The Financial Services Commission on Monday said it would devise measures to ease the debt burden of low-income borrowers struggling to pay back loans.

One move includes a debt readjustment plan in which public financial institutions will be allowed to write off 60 percent of debt that they are backing. In the case of a debtor who took out 30 million won ($26,010) guaranteed by a public institution, this would mean his monthly debt payment for the next eight years will be halved to 200,000 won.

Under the current system, which does not allow write-offs on loans backed by public financial institutions, that debtor would likely have given up on repayment.

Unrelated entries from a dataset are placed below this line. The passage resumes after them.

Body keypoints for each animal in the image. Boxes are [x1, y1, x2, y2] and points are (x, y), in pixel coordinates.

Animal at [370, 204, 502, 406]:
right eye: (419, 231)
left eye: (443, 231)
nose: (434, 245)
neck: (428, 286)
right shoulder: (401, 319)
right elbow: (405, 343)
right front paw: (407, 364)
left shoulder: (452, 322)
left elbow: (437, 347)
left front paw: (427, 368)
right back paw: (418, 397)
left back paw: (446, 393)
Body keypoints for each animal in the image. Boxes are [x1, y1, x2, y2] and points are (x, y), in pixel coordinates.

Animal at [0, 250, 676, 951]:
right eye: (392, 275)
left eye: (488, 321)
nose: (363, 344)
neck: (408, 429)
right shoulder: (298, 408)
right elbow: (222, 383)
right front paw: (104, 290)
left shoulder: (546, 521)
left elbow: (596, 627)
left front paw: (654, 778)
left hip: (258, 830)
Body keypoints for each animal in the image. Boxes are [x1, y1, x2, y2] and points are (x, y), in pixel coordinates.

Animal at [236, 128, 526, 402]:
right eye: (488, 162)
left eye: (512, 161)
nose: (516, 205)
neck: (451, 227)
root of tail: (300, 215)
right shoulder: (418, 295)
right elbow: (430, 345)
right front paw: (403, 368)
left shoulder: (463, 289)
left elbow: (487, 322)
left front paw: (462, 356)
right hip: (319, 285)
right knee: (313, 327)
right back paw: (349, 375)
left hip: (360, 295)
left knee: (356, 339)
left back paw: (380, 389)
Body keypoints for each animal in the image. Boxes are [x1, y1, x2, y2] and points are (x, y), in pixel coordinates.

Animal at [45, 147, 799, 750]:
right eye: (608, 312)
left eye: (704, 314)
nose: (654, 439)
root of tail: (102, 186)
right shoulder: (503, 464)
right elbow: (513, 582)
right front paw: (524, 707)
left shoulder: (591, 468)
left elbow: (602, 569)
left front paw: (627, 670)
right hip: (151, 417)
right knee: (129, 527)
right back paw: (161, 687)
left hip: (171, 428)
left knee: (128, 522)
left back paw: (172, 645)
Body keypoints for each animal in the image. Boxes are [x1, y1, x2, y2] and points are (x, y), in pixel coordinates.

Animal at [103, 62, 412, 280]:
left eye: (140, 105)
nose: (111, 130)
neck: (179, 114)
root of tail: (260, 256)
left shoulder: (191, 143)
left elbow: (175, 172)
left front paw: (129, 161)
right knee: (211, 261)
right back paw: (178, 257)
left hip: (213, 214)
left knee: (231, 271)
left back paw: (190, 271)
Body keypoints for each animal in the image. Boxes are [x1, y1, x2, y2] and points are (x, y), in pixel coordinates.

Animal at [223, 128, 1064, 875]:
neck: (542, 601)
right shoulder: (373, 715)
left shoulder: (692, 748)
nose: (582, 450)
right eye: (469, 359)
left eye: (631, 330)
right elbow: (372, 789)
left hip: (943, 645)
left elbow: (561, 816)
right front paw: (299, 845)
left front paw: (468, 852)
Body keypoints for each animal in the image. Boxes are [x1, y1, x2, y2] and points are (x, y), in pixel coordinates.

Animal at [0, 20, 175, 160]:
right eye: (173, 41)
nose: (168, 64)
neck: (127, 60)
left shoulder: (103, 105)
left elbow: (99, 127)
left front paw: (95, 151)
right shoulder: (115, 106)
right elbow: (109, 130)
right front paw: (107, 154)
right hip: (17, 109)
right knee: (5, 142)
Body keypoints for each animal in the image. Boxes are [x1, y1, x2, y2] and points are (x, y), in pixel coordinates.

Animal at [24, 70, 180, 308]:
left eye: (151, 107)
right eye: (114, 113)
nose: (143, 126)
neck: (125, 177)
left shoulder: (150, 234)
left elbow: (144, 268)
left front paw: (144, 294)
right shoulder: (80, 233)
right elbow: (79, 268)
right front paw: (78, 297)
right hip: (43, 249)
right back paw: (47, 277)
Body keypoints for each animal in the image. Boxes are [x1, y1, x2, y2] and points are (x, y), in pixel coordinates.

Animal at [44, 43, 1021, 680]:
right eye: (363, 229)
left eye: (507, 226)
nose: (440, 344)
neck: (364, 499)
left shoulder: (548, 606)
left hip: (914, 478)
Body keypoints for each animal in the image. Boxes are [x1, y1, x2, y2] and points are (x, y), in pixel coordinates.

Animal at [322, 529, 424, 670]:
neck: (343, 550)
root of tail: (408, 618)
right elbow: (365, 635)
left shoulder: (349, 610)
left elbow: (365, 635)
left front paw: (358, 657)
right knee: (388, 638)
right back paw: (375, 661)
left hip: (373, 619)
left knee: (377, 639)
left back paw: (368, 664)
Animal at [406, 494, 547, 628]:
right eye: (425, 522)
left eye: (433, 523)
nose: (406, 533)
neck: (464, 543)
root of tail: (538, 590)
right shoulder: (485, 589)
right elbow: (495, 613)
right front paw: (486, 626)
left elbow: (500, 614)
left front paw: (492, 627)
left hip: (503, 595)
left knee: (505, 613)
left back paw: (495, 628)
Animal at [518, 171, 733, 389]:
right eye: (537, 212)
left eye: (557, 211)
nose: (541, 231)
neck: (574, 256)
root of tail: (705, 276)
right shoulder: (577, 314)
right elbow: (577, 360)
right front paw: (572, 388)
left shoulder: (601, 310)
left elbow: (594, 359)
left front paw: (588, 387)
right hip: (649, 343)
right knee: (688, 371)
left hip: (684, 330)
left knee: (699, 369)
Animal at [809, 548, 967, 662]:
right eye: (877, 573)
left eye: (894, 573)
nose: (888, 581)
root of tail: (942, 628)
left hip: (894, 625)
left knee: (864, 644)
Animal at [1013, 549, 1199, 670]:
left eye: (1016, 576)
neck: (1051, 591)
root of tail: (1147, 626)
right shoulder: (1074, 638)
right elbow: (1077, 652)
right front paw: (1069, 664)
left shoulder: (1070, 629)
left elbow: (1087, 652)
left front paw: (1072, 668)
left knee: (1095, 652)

The proposed change allows debtors who have requested a workout on debt guaranteed by a public financial institution and that is overdue by more than a year to get their debt readjusted. Only those with assets exceeding 5 million won will be excluded from this plan.

In particular, the statute of limitations on debt will be not extended for those who owe less than 2 million won or those aged 70 and up.

Additionally, the government will suspend principal and interest payments on such loans for a maximum three years if the debtor is unable to repay due to severe injury or job loss. The government’s goal is to aggressively clear insolvent debt and completely transfer it to the Korea Asset Management Corporation.

Unlike private commercial banks, which write off insolvent debt considered impossible to recollect in a year, public financial institutions have been passive in clearing insolvent debt, the Financial Services Commission said. These institutions would hold on to the debt for as long as 15 years, which has had the effect of limiting debt adjustments. Borrowers with low income and bad credit have struggled the most, finding it difficult to pay back the principal, let alone the interest.

Currently, there are over 710,000 people with insolvent debt guaranteed or bought by public financial institutions, including the Korea Housing Finance Corporation, Korea Credit Guarantee Fund, Korea Asset Management Corporation and Korea Deposit Insurance Corporation. This debt amounts to 25 trillion won.

While the size of this debt is 62 percent of the 40 trillion won in unrecoverable loans at private financial institutions, including banks, public institutions have been less aggressive in writing off the debt.

While private commercial banks on average write off 77 percent of bad debt, public financial institutions write off just 45 percent, or 11.2 trillion won.

“Considering that most of the people who use government finance are those in middle- and lower-income households, the management of insolvent debt at public financial institutions is a very important project for our economy,” said Jeong Eun-bo, vice chairman of the Financial Services Commission, during a meeting held at the main government complex in central Seoul on Monday. “Our goal is to take a step forward from the formality of recovering and holding debt to aggressively adjusting and clearing them.”

Jeong added that the target is to secure efficiency in debt management by boldly getting rid of insolvent debt considered irredeemable while swiftly collecting when debtors have the ability to pay back using personal assets.

The government plans to complete improvement of the debt rescue measures by the end of June and implement them in the third quarter.

Additionally, the government plans to create a data system where all insolvent debt at public financial institutions can be monitored by the end of this year.